If we can understand this original order of labor, perhaps we may recapture some of what was lost. In whichever “garden” our choices and our situation finds us–factory, office, or beyond–we have to seek the joy in it. Frequently, that seems almost impossible.
I’ve been a carpet cleaner (it’s much harder than you think), janitor, lawn boy, TV/film production manager, and technical editor. Finding joy in cleaning someone else’s filth is a hard thing to do, but you know what? We did it. There was almost a grim humor in the face of grinding, ugly work. Mike Rowe of Dirty Jobs discovered the same thing: people doing nasty work often are happy, well-adjusted people. Rowe suggests this is because they find a sense of accomplishment from their work:
…it has to do with the sense of completing a task. So many “good” jobs these days don’t give you a sense of closure. For a lot of people in office work, the desk looks the same at 6 p.m. as it did at 6 a.m. How do you know when you are done? People I work with — hey, they got a dead deer in the road. They do their work and it’s gone. You got a ditch to put in. In the morning, it’s not there. In the evening, it is. People with dirty jobs live in a world of constant feedback. For better or worse, they always know how they’re doing. That matters.
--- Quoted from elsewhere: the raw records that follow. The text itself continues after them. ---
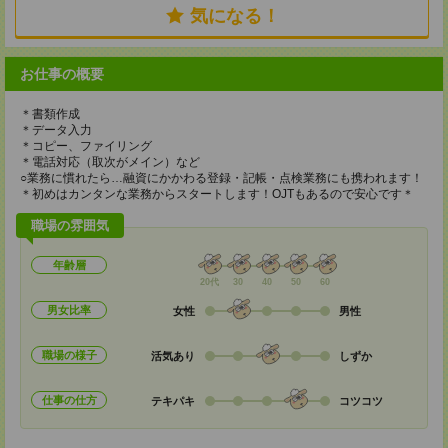
気になる！
お仕事の概要
＊書類作成
＊データ入力
＊コピー、ファイリング
＊電話対応（取次がメイン）など
○業務に慣れたら…融資にかかわる登録・記帳・点検業務にも携われます！
＊初めはカンタンな業務からスタートします！OJTもあるので安心です＊
職場の雰囲気
年齢層
20代
30
40
50
60
男女比率
女性
男性
職場の様子
活気あり
しずか
仕事の仕方
テキパキ
コツコツ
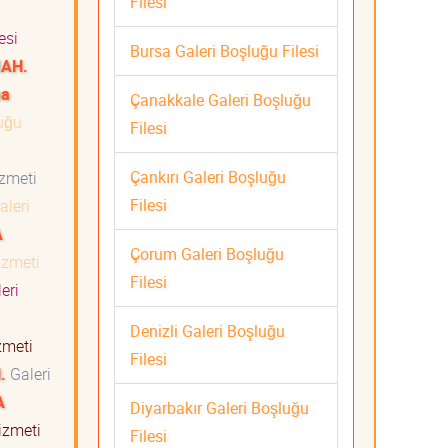
Filesi
esi
Bursa Galeri Boşluğu Filesi
AH.
na
Çanakkale Galeri Boşluğu
uğu
Filesi
Çankırı Galeri Boşluğu
Hizmeti
Filesi
leri
A
Çorum Galeri Boşluğu
Hizmeti
Filesi
eri
Denizli Galeri Boşluğu
izmeti
Filesi
.
Galeri
A
Diyarbakır Galeri Boşluğu
Hizmeti
Filesi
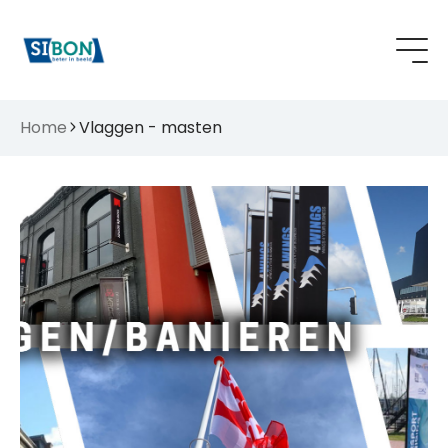
Home
Vlaggen - masten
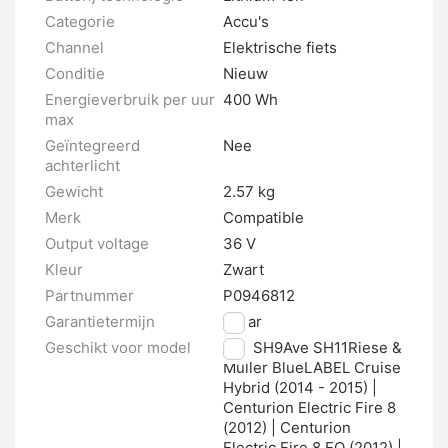
Categorie
Accu's
Channel
Elektrische fiets
Conditie
Nieuw
Energieverbruik per uur
400 Wh
max
Geïntegreerd
Nee
achterlicht
Gewicht
2.57 kg
Merk
Compatible
Output voltage
36 V
Kleur
Zwart
Partnummer
P0946812
Garantietermijn
2 jaar
Geschikt voor model
Ave SH9Ave SH11Riese &
Müller BlueLABEL Cruise
Hybrid (2014 - 2015) |
Centurion Electric Fire 8
(2012) | Centurion
Electric Fire 8 EQ (2012) |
Individual joy is a state of mind, but it’s certainly dependent upon the state of the body and its situation. Sometimes joy isn’t an option in the world as it is, which is why as people get further from contentment and satisfaction, they find themselves closer to God. God is very near to those who struggle, and those who sweat for their daily bread. He knows they fight with this cursed land. Lacking plenty, God does not leave them hungry, but fills them with His love. By keeping God at the center of both life and work, we not only honor God, but we help repair the sin that separates us from Him.
We may be able to find our solution to the problem of joy in labor in the correlating punishment of the fall: the curse related to sex. The twin punishments for Adam and Eve are that labor, once intended for uplifting man, is now needed merely to sustain him; and that sex, once the re-unification in pleasure and delight of physically divided husband and wife, is now subjected to disorder and lust.
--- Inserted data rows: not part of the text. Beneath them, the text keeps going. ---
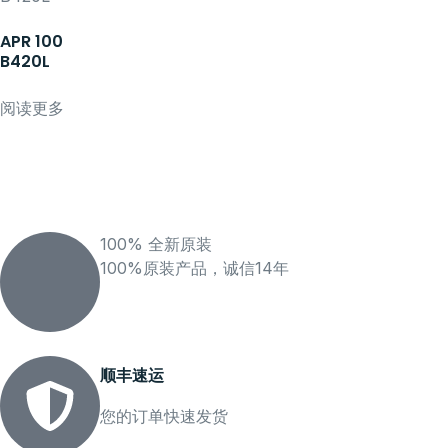
APR 100
B420L
阅读更多
100% 全新原装
100%原装产品，诚信14年
顺丰速运
您的订单快速发货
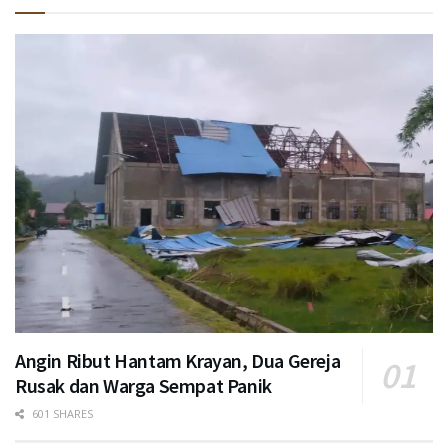
Angin Ribut Hantam Krayan, Dua Gereja
Rusak dan Warga Sempat Panik
601 SHARES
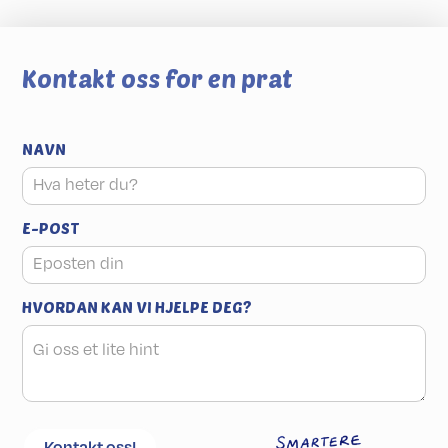
Kontakt oss for en prat
NAVN
E-POST
HVORDAN KAN VI HJELPE DEG?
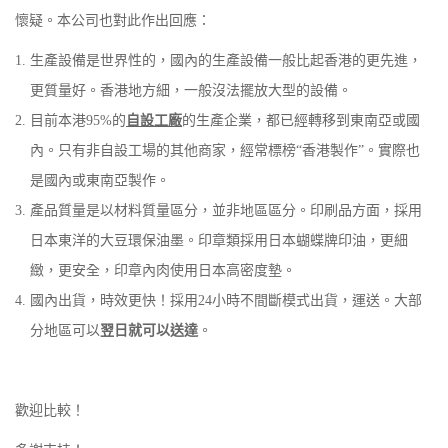
懷疑。本公司也對此作出回應：
生產設備是世界性的，國內的生產設備一般比起香港的更先進，
更質量好。香港地方細，一般沒法擺放大型的設備。
目前本港95%的
自設工廠
的生產企業，都已經轉移到東南亞或國
內。只有非自設工場的其他商家，經常標榜“香港製作”。實際也
是國內或東南亞製作。
產品質量是以材料質量區分，並非地區區分。印刷品方面，採用
日本東洋的大豆環保油墨。印章類採用日本蝴蝶牌印油，更細
緻，更安全，印章內肉使用日本高密度墊。
國內出貨，時效更快！採用24小時不間斷模式出貨，運送。大部
分地區可以
翌日就可以送達
。
歡迎比較！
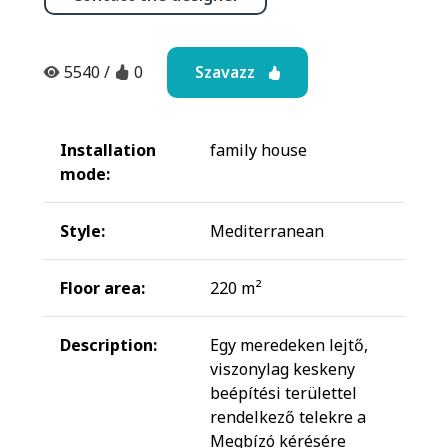
Szavazz
5540
/
0
Installation
family house
mode:
Style:
Mediterranean
Floor area:
220 m²
Description:
Egy meredeken lejtő,
viszonylag keskeny
beépítési területtel
rendelkező telekre a
Megbízó kérésére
Good things retain their goodness, but man in his fallen state loses sight of that goodness. We struggle against lust, and we struggle in labor. Our current economic systems aggravate the issue, because the individual child of God too easily is pulled between twin forces of exploitation: government and capital. All three–labor, state, and capital–have obligations to each other, yet we see the two strong (state and capital) exploiting the weak (the individual) for their own purposes of power and greed. How can one find dignity in this situation, when the very means of our survival on earth are left up to the whims of foolish and sinful men?
I wish I had a good answer for that. It’s hard to find the light of joy while grinding out 12 hour shifts for a bad boss, but I do know the person who keeps his or her eyes on God even in the worst situations will never go wrong.
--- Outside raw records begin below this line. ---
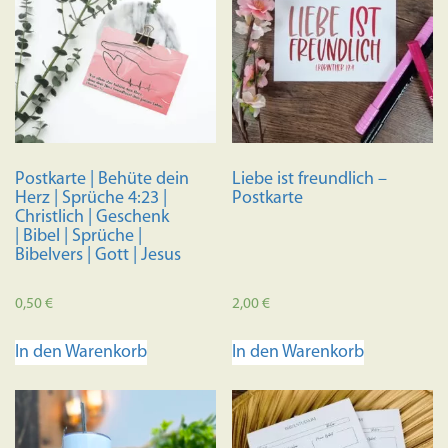
auf.
Die
Optione
können
auf
der
Produkts
Postkarte | Behüte dein
Liebe ist freundlich –
gewählt
Herz | Sprüche 4:23 |
Postkarte
werden
Christlich | Geschenk
| Bibel | Sprüche |
Bibelvers | Gott | Jesus
0,50
€
2,00
€
In den Warenkorb
In den Warenkorb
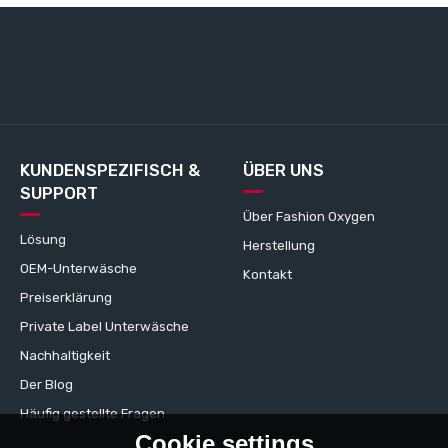
KUNDENSPEZIFISCH &
ÜBER UNS
SUPPORT
Über Fashion Oxygen
Lösung
Herstellung
OEM-Unterwäsche
Kontakt
Preiserklärung
Private Label Unterwäsche
Nachhaltigkeit
Der Blog
Häufig gestellte Fragen
Cookie settings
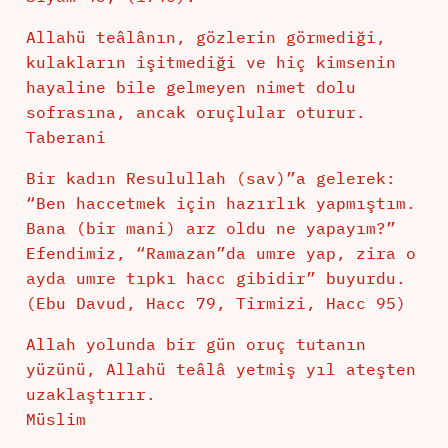
Allahü teâlânın, gözlerin görmediği,
kulakların işitmediği ve hiç kimsenin
hayaline bile gelmeyen nimet dolu
sofrasına, ancak oruçlular oturur.
Taberani
Bir kadın Resulullah (sav)”a gelerek:
“Ben haccetmek için hazırlık yapmıştım.
Bana (bir mani) arz oldu ne yapayım?”
Efendimiz, “Ramazan”da umre yap, zira o
ayda umre tıpkı hacc gibidir” buyurdu.
(Ebu Davud, Hacc 79, Tirmizi, Hacc 95)
Allah yolunda bir gün oruç tutanın
yüzünü, Allahü teâlâ yetmiş yıl ateşten
uzaklaştırır.
Müslim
We bring God with us everywhere we go. We are the imago dei, and no individual is better than another, whether he’s flying in the Walmart corporate jet, or stocking the Walmart shelves. Our dignity is God-given, and the love of the Father is with us always. If we can let some of that love come through into the workplace, we may not make the evil boss or the low-wage job any better, but we can find joy in the only real source of authentic joy. And maybe a bit of that grace will come through and make the workplace a little better for everyone.
Man labored in the garden, and it was good. It was good because man is not made to be idle, but to create and produce. In this way, he emulates God, Whose labor sanctified the six days as much as His rest sanctified the seventh.